For this week, we will be exploring data from the NYC Data Transparency Initiative. They maintain a database of complaints that fall within the Civilian Complain Review Board (CCRB), an independent municiple agency. Your objective is to identify interesting patterns and trends within the data that may be indicative of large scale trends.

This link will allow you to download the data set in .xlsx format. The data file has two tabs: one with metadata, and the “Complaints_Allegations” tab with the actual data.

Load the data

library(readxl)
## Warning: package 'readxl' was built under R version 3.6.3
library(tidyverse)
## Warning: package 'tidyverse' was built under R version 3.6.3
## -- Attaching packages -------------------------------------------------- tidyverse 1.3.0 --
## v ggplot2 3.2.1     v purrr   0.3.3
## v tibble  3.0.1     v dplyr   0.8.4
## v tidyr   1.1.0     v stringr 1.4.0
## v readr   1.3.1     v forcats 0.5.0
## Warning: package 'tibble' was built under R version 3.6.3
## Warning: package 'tidyr' was built under R version 3.6.3
## Warning: package 'readr' was built under R version 3.6.3
## Warning: package 'forcats' was built under R version 3.6.3
## -- Conflicts ----------------------------------------------------- tidyverse_conflicts() --
## x dplyr::filter() masks stats::filter()
## x dplyr::lag()    masks stats::lag()
temp = tempfile(fileext = ".xlsx")
dataURL <- "http://www1.nyc.gov/assets/ccrb/downloads/excel/ccrb_datatransparencyinitiative.xlsx"
download.file(dataURL, destfile=temp, mode='wb')

dict <- read_excel(temp, sheet = 1)
data <- read_excel(temp, sheet = 2)

number of complaints each year

data %>% 
  ggplot(aes(x = `Received Year`, fill = `Allegation FADO Type`)) + 
  geom_bar(position = "stack") + 
  labs(title = "Complaints received by year")

how many cases under full investigation

data %>% 
  ggplot(aes(x = `Received Year`, fill = `Is Full Investigation`)) +
  geom_bar(stat = "count") +
  labs(title = "Complaints received by year")

how many cases have video evidence

data %>%
  ggplot(aes(x = `Received Year`, fill = `Complaint Has Video Evidence`)) +
  geom_bar(stat = "count") +
  labs (title = "Number of complaints that video evidence")

complaint filed mode

data %>% 
  ggplot(aes(x= `Received Year`, fill = `Complaint Filed Mode`)) +
  geom_bar(stat="count") +
  labs(title = "Top Mode of Complaints by Year from 2004 to 2016")

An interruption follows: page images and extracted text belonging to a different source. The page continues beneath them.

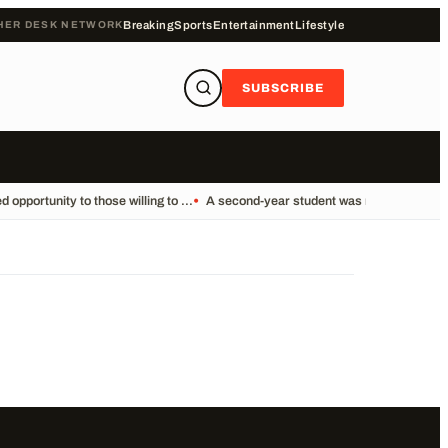
HER DESK NETWORK
Breaking
Sports
Entertainment
Lifestyle
SUBSCRIBE
pportunity to those willing to ...
•
A second-year student was reportedly foun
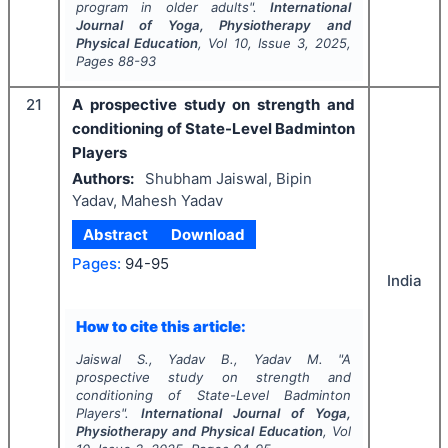
program in older adults".
International
Journal of Yoga, Physiotherapy and
Physical Education
, Vol
10
, Issue
3
,
2025
,
Pages
88-93
21
A prospective study on strength and
conditioning of State-Level Badminton
Players
Authors:
Shubham Jaiswal, Bipin
Yadav, Mahesh Yadav
Abstract
Download
Pages:
94-95
India
How to cite this article:
Jaiswal S., Yadav B., Yadav M.
"
A
prospective study on strength and
conditioning of State-Level Badminton
Players".
International Journal of Yoga,
Physiotherapy and Physical Education
, Vol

the number of compliants changed by year and area

data %>% 
  filter(`Received Year` > 2004) %>% 
  ggplot(aes(x = `Received Year`, fill = `Borough of Occurrence`)) + 
  geom_bar(position = "dodge") + 
  labs(title = "Number of compliants by borough")

frequency by borough and type

data %>% 
  ggplot(aes(x = `Borough of Occurrence`, fill= `Allegation FADO Type`)) +
  geom_bar(stat = "count") + 
  labs (title = "Frequency of Incident Occurence by Borough and Type", 
        x = "Borough of Occurence", 
        y = "Frequency of Occurrence")

closed case in full investigation

data %>% 
  ggplot(aes(x = `Close Year`, fill = `Is Full Investigation`)) +
  geom_bar(stat = "count") + 
  labs (title = "Number of Case Closed Each Year by Investigation") 

encounter outcomes by borough

data %>% 
  ggplot(aes(x = `Encounter Outcome`, fill = `Complaint Has Video Evidence`)) +
  geom_bar(stat = "count") + 
  labs (title = "Number of Incident Occurred Each Year by Evidence") + 
  theme (legend.position = "bottom") 

relation between incident year and closed year

data %>% 
  ggplot(aes(x = `Incident Year`, y = `Close Year`)) + 
  geom_point() + 
  geom_smooth(method = "lm", se = F) +
  labs(title = "Relation between incident year and closed year")

SUMMARY

From this lecture, I learned how important EDA is on any data analysis. EAD helps a lot to understand and summerize the dataset without making any assumptions. Also, we can clearly find the conclusion based on the plots.